Before making his announcement, Miller already decided to pursue an early graduation at Madison Academy. The school didn’t offer a fast track option, so he requested special permission to finish his course work a semester in advance.
“He was already taking some advance classes, so we set up a meeting and explained what he wanted to do,” Lemeco Miller said. “They looked into it, checked his grades and were willing to do it.”
Malik’s parents acted as a sounding board for their son, confident in his decision-making process.
“I don’t think it was that stressful for him,” Lemeco Miller said. “We knew football would kind of take care of itself. He was good enough to play, so we just wanted to make sure he thought about his future and academics.”
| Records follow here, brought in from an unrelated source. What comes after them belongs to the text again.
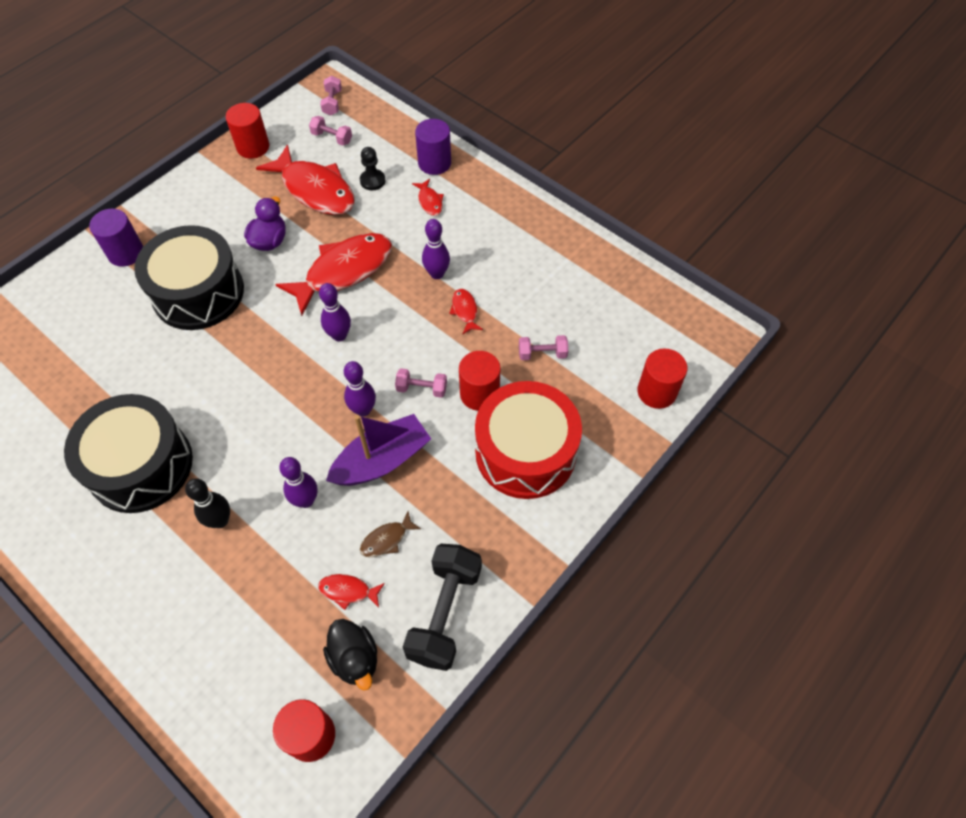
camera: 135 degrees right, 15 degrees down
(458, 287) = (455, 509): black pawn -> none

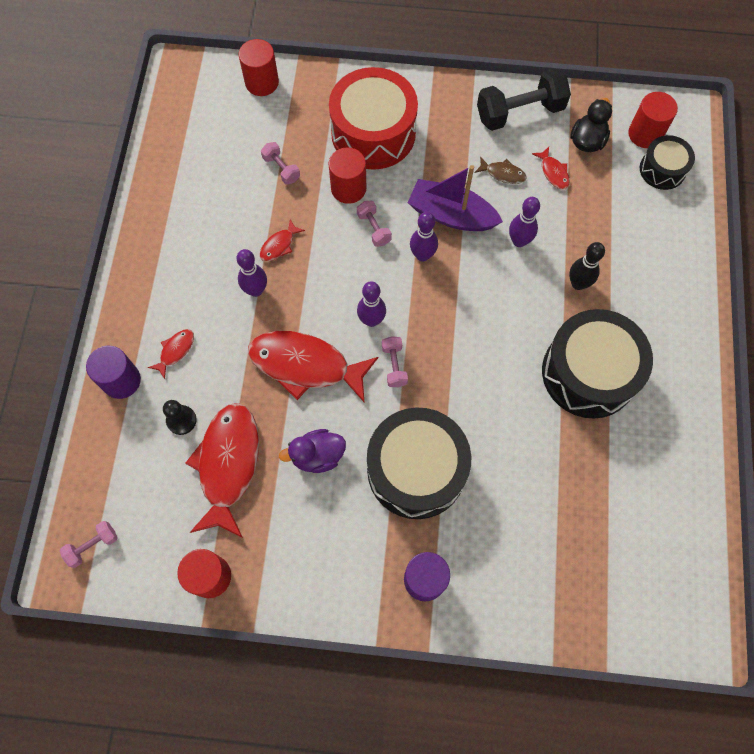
camera: 125 degrees left, 10 degrees up
(255, 715) = (662, 169): none -> black drum
(332, 138) = (146, 504): pink dumbbell -> pink dumbbell (394, 365)

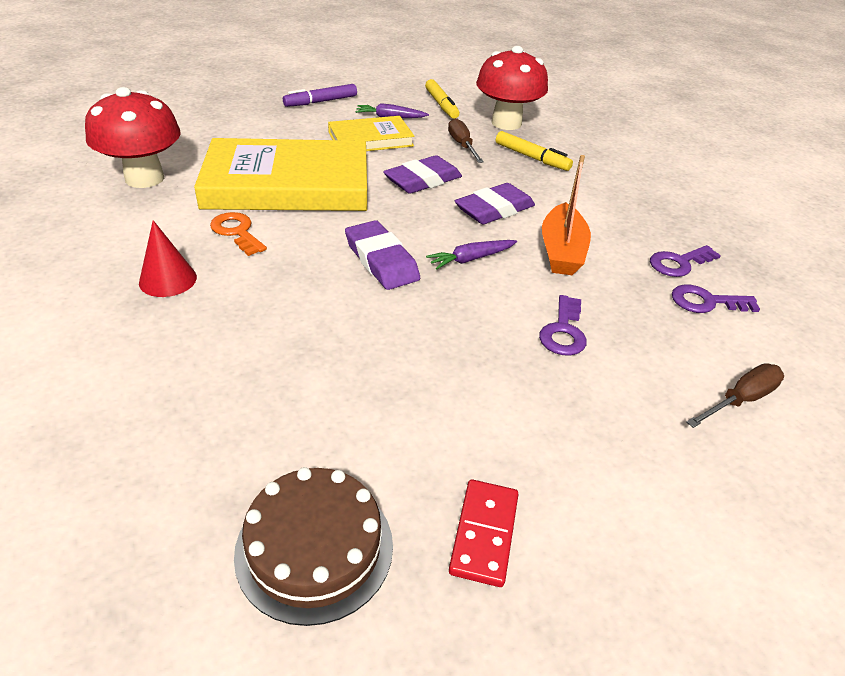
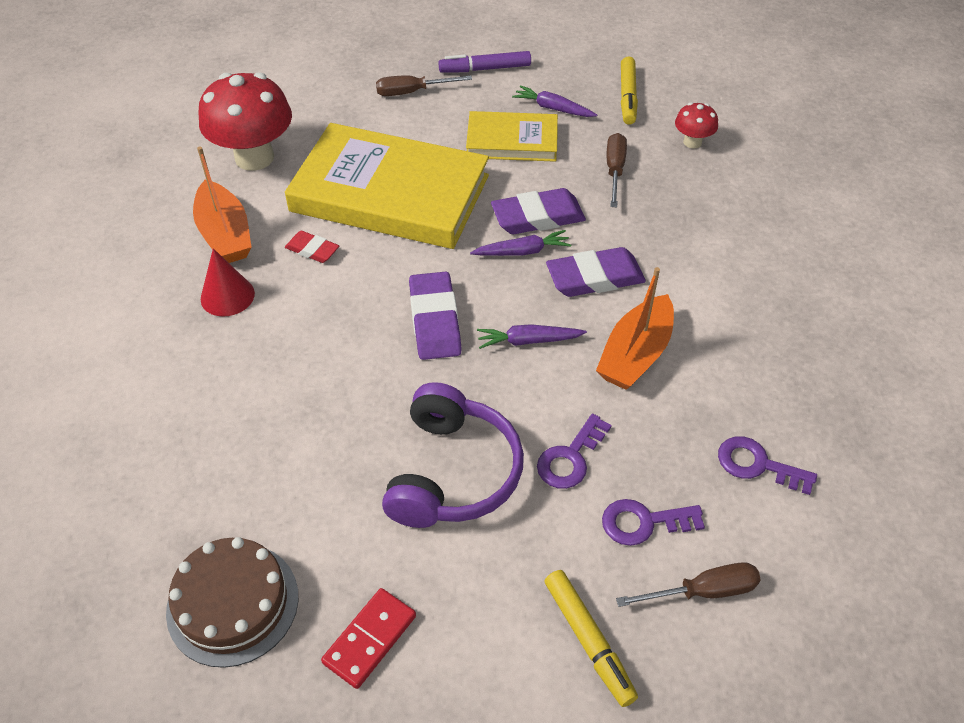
camera: 25 degrees right, 10 degrees up
(142, 235) = (225, 234): none -> orange boat
(237, 232) = (312, 250): orange key -> red eraser
(268, 121) = (412, 92): none -> brown screwdriver
(425, 203) = (522, 251): none -> purple carrot
(470, 367) = (452, 472): none -> purple headphones
(506, 123) = (692, 142): red mushroom -> red mushroom, size x0.48
(531, 157) = (689, 206): yellow marker -> yellow marker (588, 640)
(679, 263) = (764, 405): purple key -> purple key (644, 522)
Malik Miller didn’t arrive on the plains without some practice facing FBS level competition.
He spent years in high school battling for playing time with current Auburn running back Kerryon Johnson.
The former Alabama Mr. Football and Miller were one of the most dynamic backfields in the state helping Madison Academy win multiple state titles.
As a sophomore, Miller was the MVP of the Mustangs’ 31-14 win over Leeds in the 2013 title game with 168 yards and two touchdowns.
Johnson starred in the Class 3A finals a year later setting a record with six total touchdowns in a 70-34 win Dale County.
The friends’ time as teammates helped them develop into elite backs.
“I tried to tell both those guys that nothing is going to be handed to them,” Cohu said. “Hard work is the only conduit to go as far as you can. They spurred each other.”
Malik’s father said the battle for carries at Madison Academy was a “win-win” for both players.
“I think there are a lot of recruits who are the ‘guy’ at the school,” Miller said. “He was in a situation where the people that played in front and behind him were just as good. He had to earn it.”
Clock in, clock out
Johnson and Malik are similarly talented but don’t share similar personalities.
Cohu calls Johnson the outgoing one of the two former teammates while describing Miller as very serious. It’s an attitude Miller possessed growing up.
“I had to remind him to be a kid sometimes,” Lemeco Miller said. “He’s got that clock-in, clock-out attitude. He’s always been a serious kid. He would wake up and hit the gym or the field and just go to work.”
Cohu sees Malik’s personality serving him well at the next level.
“He’s going to be the poster guy there for guys they recruit,” Cohu said.